Ramzan Kadryov, the leader of Chechnya, pictured in 2018 (Wikimedia Commons).

Chechnya, a republic within Russia which is known for its repression of LGBT people, launched a new campaign against suspected LGBT individuals within the republic as 2018 came to an end, according to Russian LGBT activists.

News of Chechen homophobic human rights violations first arose in 2017 when Russian opposition paper Novaya Gazeta reported on the violence. This period of purges resulted in countless extrajudicial kidnappings and incidents of torture, as well as the murders of at least three suspected gay men.

When questioned about these allegations in an interview, Chechen President Ramzan Kadyrov claimed that “we don’t have any gays [in Chechnya]” and asked that those who remain be taken to Canada. Although around 150 gay men were evacuated from Chechnya that year, attention shifted away from the republic as reports died down.

However, in early January, details of a new anti-gay purge in Chechnya emerged. According to the Russian LGBT Network, this new wave of arrests began following the arrest of an administrator of a pro-LGBT VKontakte page in late December 2018. VKontakte is one of the most popular social media sites in Russia and is comparable to Facebook.

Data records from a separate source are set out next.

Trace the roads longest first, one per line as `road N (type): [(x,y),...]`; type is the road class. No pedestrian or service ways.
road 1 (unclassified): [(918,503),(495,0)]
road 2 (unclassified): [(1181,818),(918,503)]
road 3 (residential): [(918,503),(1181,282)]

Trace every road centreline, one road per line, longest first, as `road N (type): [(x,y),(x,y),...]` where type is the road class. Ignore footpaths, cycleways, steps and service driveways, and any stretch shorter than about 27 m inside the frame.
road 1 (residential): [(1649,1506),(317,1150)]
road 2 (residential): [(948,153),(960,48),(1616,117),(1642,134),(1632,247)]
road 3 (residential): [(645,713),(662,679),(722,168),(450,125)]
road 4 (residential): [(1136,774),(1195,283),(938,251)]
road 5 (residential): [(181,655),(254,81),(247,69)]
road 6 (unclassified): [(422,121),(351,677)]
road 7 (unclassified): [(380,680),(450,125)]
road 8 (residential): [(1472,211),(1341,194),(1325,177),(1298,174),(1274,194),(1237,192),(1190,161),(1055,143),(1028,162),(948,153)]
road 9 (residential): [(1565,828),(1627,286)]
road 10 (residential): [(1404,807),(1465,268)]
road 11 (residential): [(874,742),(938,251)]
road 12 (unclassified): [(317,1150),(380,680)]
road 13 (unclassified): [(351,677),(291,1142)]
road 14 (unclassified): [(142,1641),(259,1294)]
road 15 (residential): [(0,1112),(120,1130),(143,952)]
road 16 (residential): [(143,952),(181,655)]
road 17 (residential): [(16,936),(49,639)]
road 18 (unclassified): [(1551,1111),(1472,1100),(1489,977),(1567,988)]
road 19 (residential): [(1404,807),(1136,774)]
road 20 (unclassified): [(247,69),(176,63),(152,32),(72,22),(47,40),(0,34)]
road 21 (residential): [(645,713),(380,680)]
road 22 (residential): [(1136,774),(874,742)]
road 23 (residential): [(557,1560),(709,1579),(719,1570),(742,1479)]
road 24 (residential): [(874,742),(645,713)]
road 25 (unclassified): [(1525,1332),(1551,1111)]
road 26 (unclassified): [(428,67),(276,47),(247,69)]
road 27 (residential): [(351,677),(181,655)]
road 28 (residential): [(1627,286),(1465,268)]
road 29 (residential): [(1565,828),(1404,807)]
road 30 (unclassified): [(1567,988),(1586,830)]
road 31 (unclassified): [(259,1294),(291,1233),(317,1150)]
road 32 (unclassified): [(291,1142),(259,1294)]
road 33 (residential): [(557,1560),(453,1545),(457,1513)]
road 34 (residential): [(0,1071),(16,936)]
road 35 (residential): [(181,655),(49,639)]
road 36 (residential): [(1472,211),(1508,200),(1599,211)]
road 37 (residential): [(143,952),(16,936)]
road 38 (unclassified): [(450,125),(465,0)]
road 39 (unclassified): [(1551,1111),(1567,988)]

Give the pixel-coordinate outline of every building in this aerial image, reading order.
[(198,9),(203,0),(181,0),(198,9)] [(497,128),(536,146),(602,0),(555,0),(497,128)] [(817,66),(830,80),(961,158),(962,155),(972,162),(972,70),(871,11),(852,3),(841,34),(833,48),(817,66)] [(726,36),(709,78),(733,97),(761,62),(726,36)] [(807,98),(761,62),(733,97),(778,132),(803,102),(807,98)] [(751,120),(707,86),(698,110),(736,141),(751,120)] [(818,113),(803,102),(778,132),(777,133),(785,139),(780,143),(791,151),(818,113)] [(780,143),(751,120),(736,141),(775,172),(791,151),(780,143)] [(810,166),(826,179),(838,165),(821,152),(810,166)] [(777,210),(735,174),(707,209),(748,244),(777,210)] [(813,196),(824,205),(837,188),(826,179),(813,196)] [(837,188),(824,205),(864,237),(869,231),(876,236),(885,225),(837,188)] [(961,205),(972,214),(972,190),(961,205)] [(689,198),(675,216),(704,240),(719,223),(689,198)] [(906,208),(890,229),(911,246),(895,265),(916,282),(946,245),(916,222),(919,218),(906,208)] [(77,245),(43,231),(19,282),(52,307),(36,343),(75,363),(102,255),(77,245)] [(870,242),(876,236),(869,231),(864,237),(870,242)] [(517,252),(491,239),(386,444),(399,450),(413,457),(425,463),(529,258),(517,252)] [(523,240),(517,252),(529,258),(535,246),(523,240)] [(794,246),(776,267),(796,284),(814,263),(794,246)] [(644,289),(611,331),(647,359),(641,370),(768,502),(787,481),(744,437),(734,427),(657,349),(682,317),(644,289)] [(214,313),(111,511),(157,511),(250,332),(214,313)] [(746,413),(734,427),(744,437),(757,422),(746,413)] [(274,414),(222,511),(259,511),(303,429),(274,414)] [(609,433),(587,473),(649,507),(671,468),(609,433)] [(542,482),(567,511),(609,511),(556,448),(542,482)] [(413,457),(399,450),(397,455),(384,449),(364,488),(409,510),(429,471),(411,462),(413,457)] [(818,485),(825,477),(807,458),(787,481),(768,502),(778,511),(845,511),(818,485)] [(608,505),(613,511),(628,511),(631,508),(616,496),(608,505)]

Since then, activists from the LGBT Network told the Moscow Times that more than 40 people had been detained and at least two killed. Other reports suggest that up to 20 people may have been killed in the last month alone.

In addition to violence at the hands of the state, police have also encouraged families to conduct honor killings of their allegedly gay relatives and document proof of their murders. At least one detainee was held on ransom, with police requesting one million rubles from the family in exchange for keeping their relative’s sexuality secret.

Kadyrov’s press secretary Alvi Karimov referred to the allegations as “untruth and misinformation,” claiming that only official prisons exist in Chechnya.

Chechnya’s information minister added that newspapers are profiting off of “the words ‘Chechen’ and ‘gay’ [appearing] next to each other.” He also claimed that non-Chechens may be buying Chechen passports in order to make obtaining asylum easier, despite the fact that authorities have reportedly confiscated detainees’ documentation to prevent fleeing.

In an official statement, Robert Palladino of the U.S. State Department called on Russia to “launch an immediate investigation into these human rights abuses,” while the UK Foreign and Commonwealth Office described the revelations as “appalling.”

Nonetheless, it is unlikely that Russia will address this issue. Kadyrov controls Chechnya largely without Russian oversight in exchange for keeping Islamic terrorism at bay, and uses his influence with Russian Muslims to sway Russian leadership. When reports of abuse came out in 2017, Russia refused to open an investigation into the case of Maxim Lapunov, the only victim to speak out publicly, who was allegedly held and beaten for 12 days.